Audion has now completed a Phase I clinical trial for LY3056480 in humans with mild, adult onset hearing loss and are recruiting for a Phase II trial. But Jan Rutten is adamant that he is far from declaring Audion anywhere close to a eureka moment just yet. “Before you hear me claim such a thing, I think it is really important to do the clinical research,” he says. “I think the biggest disservice that we can do to the field is to project unrealistic expectations,” he says. There’s a lot of good scientists at a lot of different companies doing the work, and “hopefully we’ll come up with something.”

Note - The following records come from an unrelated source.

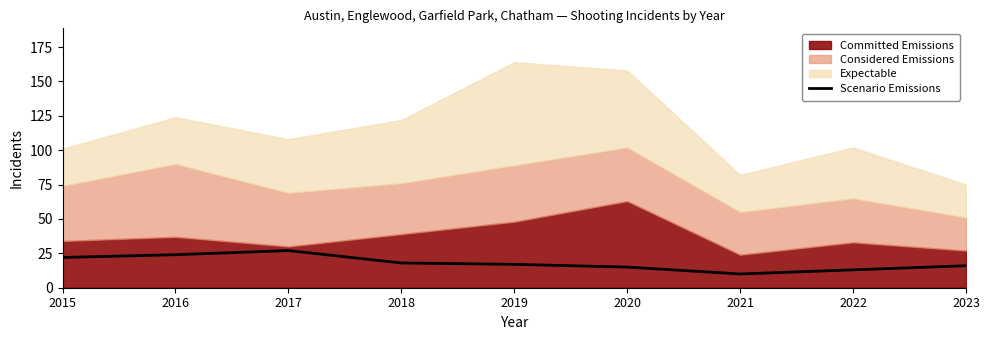

What is the minimum value for Scenario Emissions?

10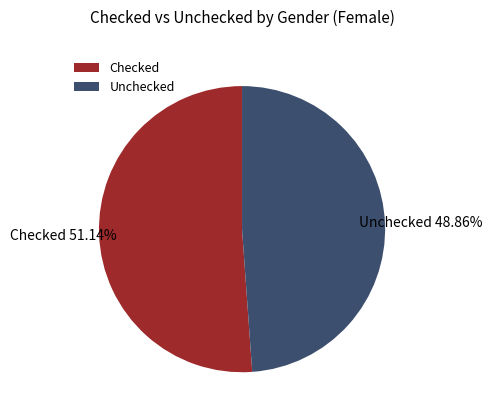

What percentage do Checked and Unchecked together represent?

100.0%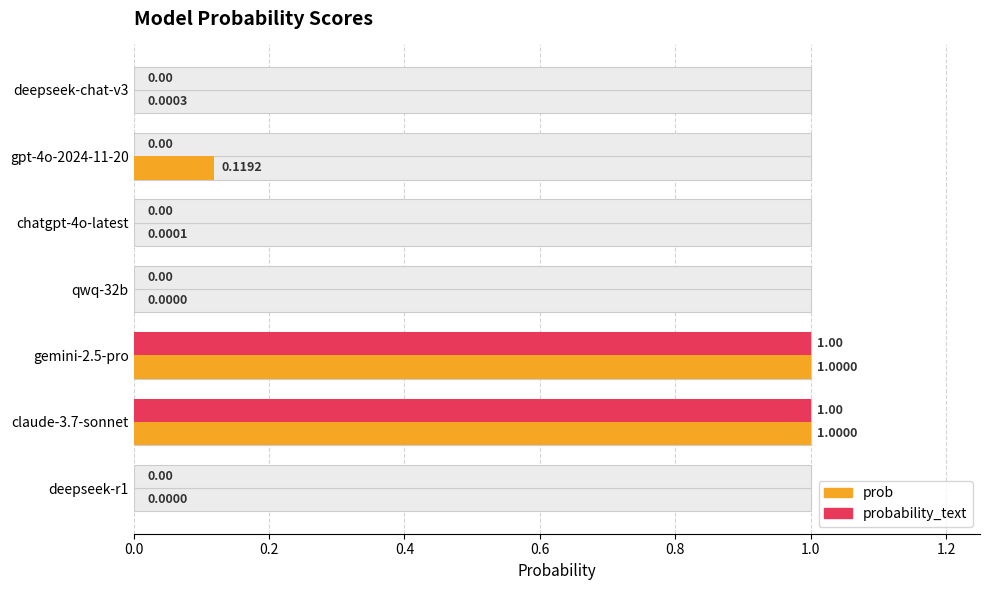

At gpt-4o-2024-11-20, list the series in order from largest to smallest.

prob, probability_text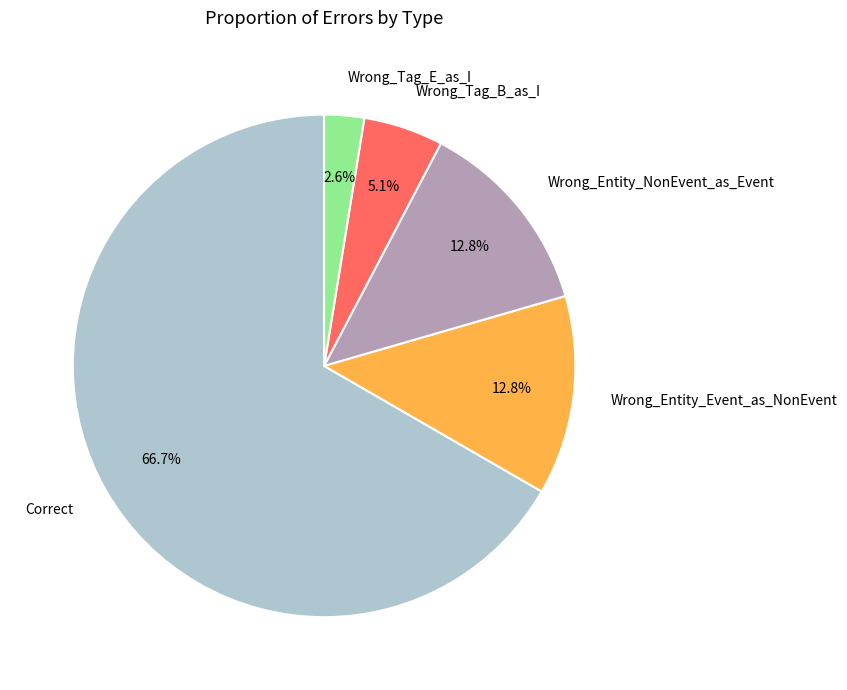

Approximately how many times larger is the value at Wrong_Entity_Event_as_NonEvent compared to Wrong_Entity_NonEvent_as_Event?

1.0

Mikulec, certainly, sees progress in the field as the next step in the evolution of treating diseases of the ear. In the pre-antibiotics era of the 1930s and 1940s, doctors repaired ruptured eardrums and removed the mastoid, the bony area behind the ear, to control ear infections. In the 1950s, 1960s, and 1970s, otolaryngologists dealt with cholesteatoma, cysts that form in children’s ears when their eustachian tubes aren’t functioning properly. The 1970s and 1980s brought the cochlear implant. Now the era of regular inner ear interventions may have arrived. “When I entered the field of inner ear drug delivery as my research focus, it was kind of a niche field, a few guys playing with rodents in a corner,” Mikulec says. “The science has really taken off, and certainly the interest from startups has taken off.